The production of biomaterials that endow significant morphogenic and microenvironmental cues for the constitution of cell integration and regeneration remains a key challenge in the successful implementation of functional organ replacements. Despite the vast development in the production of biological and architecturally native matrices, the complex compositions and pivotal figures by which the human matrisome mediates many of its essential functions are yet to be defined. Here we present a thorough analysis of the native human liver proteomic landscape using decellularization and defatting protocols to extract create extracellular matrix scaffolds of natural origin that can further be used in both bottom-up and top-down approaches in tissue engineering based organ replacements. Furthermore, by analyzing human liver extracellular matrices in different stages of fibrosis and cirrhosis, we have identified distinct attributes of these tissues that could potentially be exploited therapeutically and thus require further investigation. The general experimental pipeline presented in this study is applicable to any type of tissue and can be widely used for different approaches in regenerative medicine and in the construction of novel biomaterials for organ engineering approaches.

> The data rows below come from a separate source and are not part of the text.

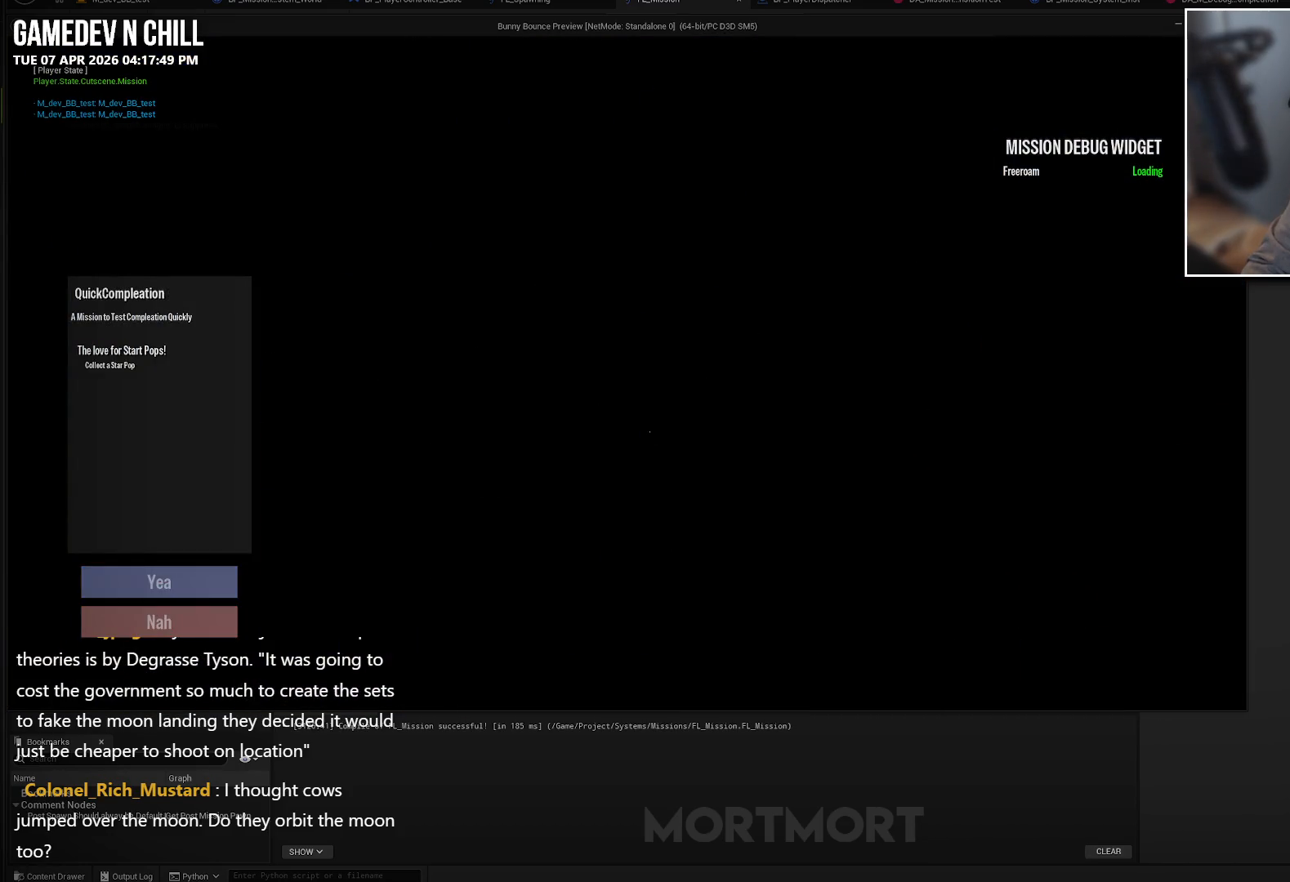
{"buttons": [], "left_stick": "center", "right_stick": "center", "events": []}
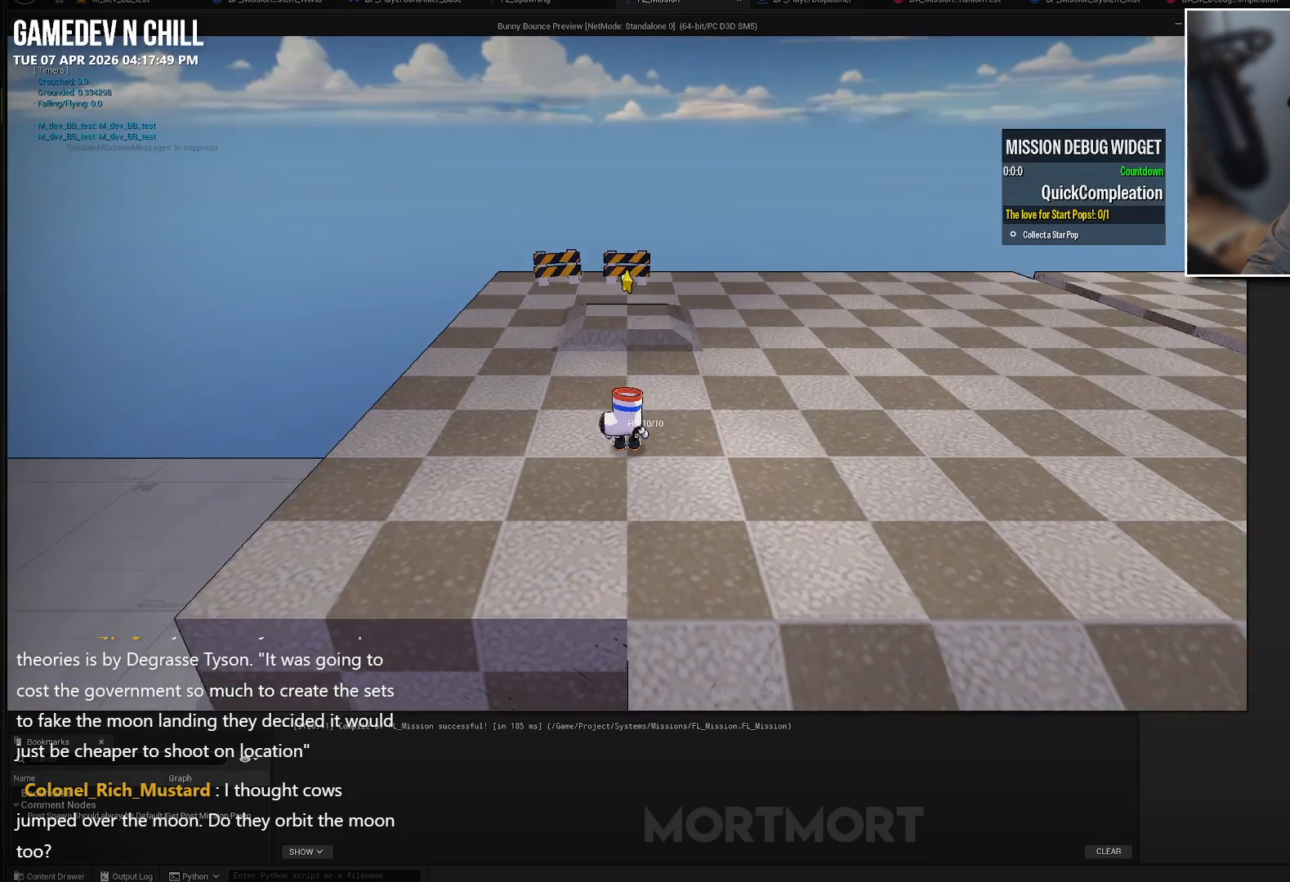
{"buttons": [], "left_stick": "up", "right_stick": "center", "events": [[117, "left_stick", "up"]]}
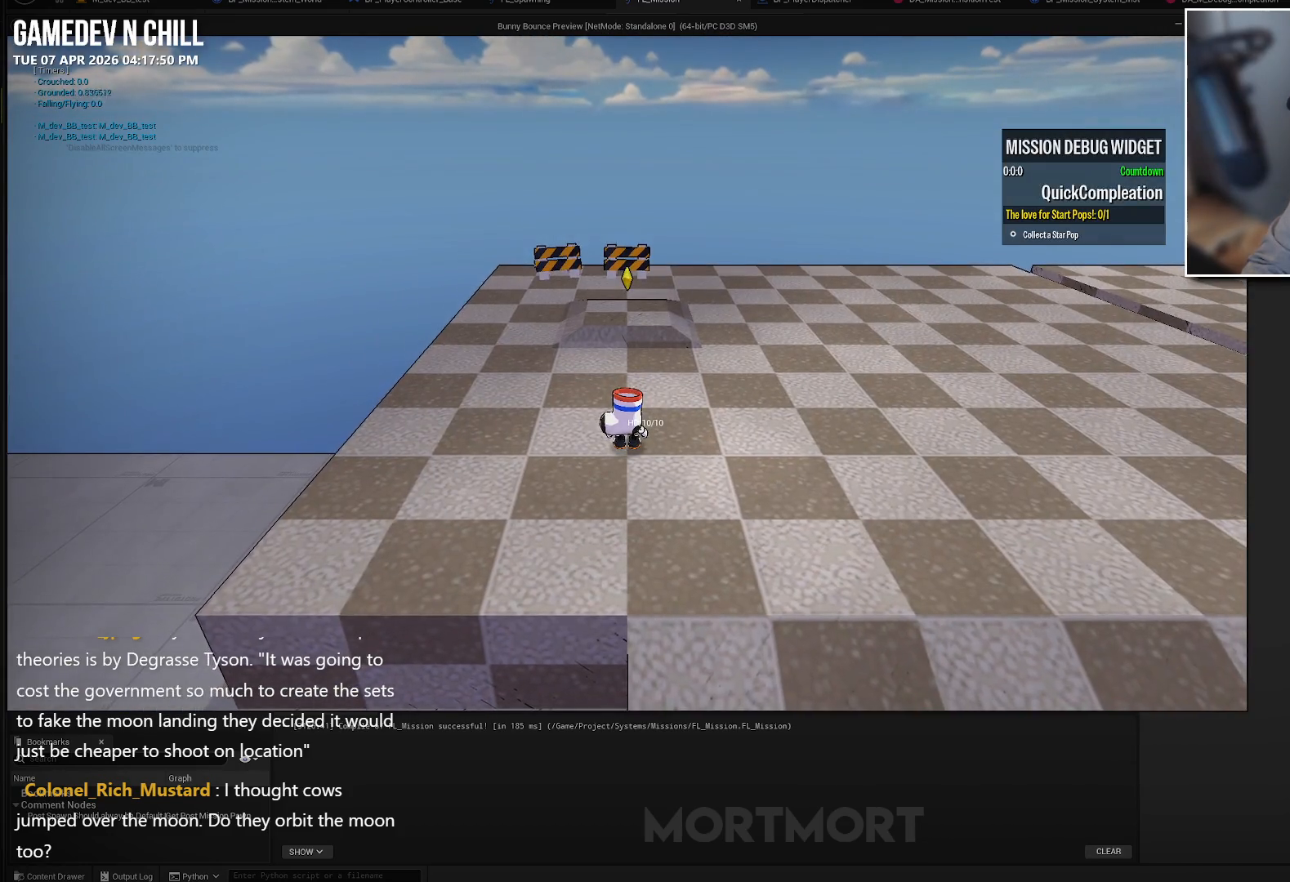
{"buttons": [], "left_stick": "up", "right_stick": "center", "events": [[267, "L2", "down"], [367, "A", "down"], [500, "A", "up"], [500, "L2", "up"]]}
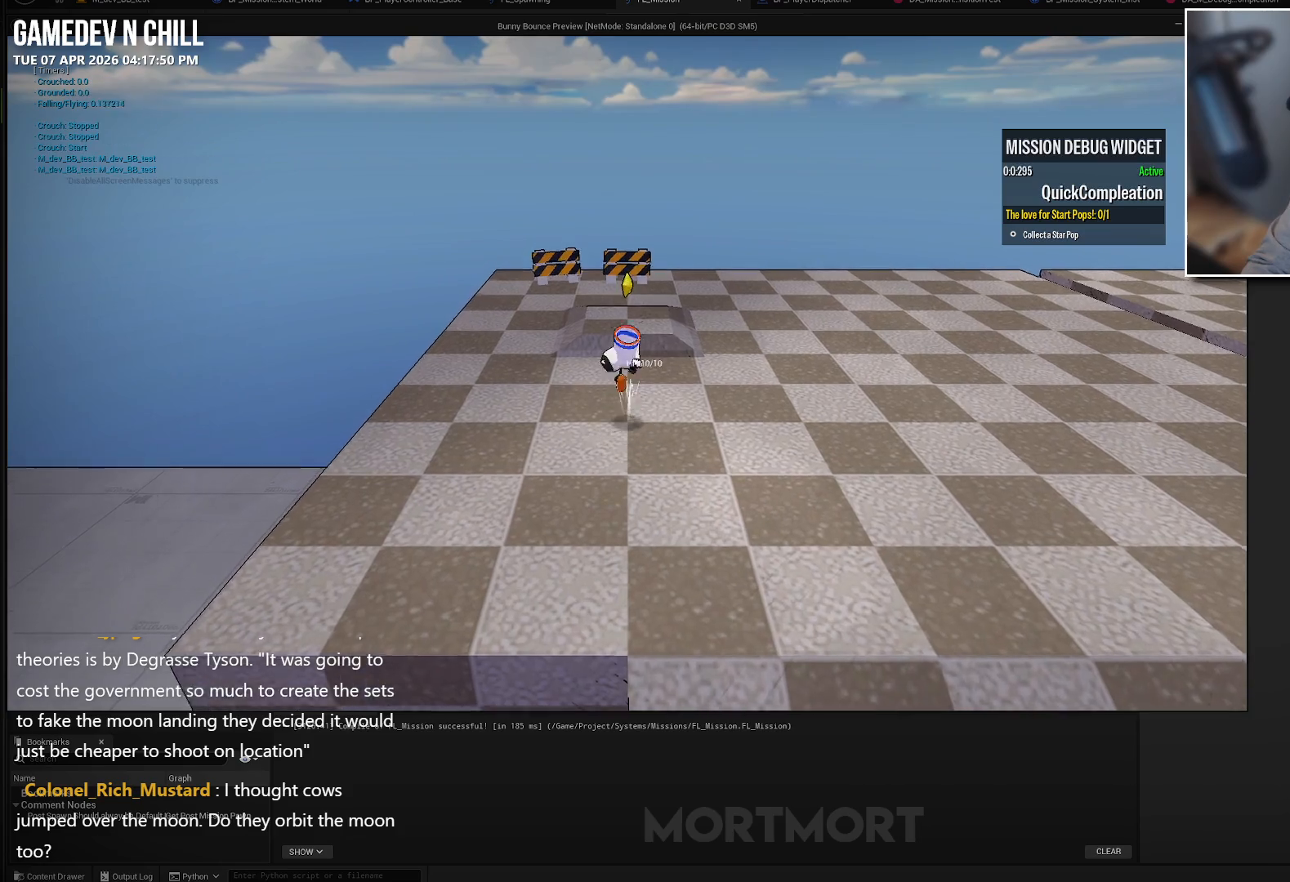
{"buttons": [], "left_stick": "down", "right_stick": "center", "events": [[167, "left_stick", "down-left"], [217, "left_stick", "down"]]}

Authors are A. Daneshgar, O. Klein, G. Nebrich, M. Weinhart, P. Tang, A. Arnold, I. Ullah, J. Pohl, S. Moosburner, N. Raschzok, B. Strücker, M. Bahra, J. Pratschke, I.M. Sauer, and K.H. Hillebrandt. The authors acknowledge the support of the Cluster of Excellence Matters of Activity. Image Space Material funded by the Deutsche Forschungsgemeinschaft (DFG, German Research Foundation) under Germany´s Excellence Strategy – EXC 2025.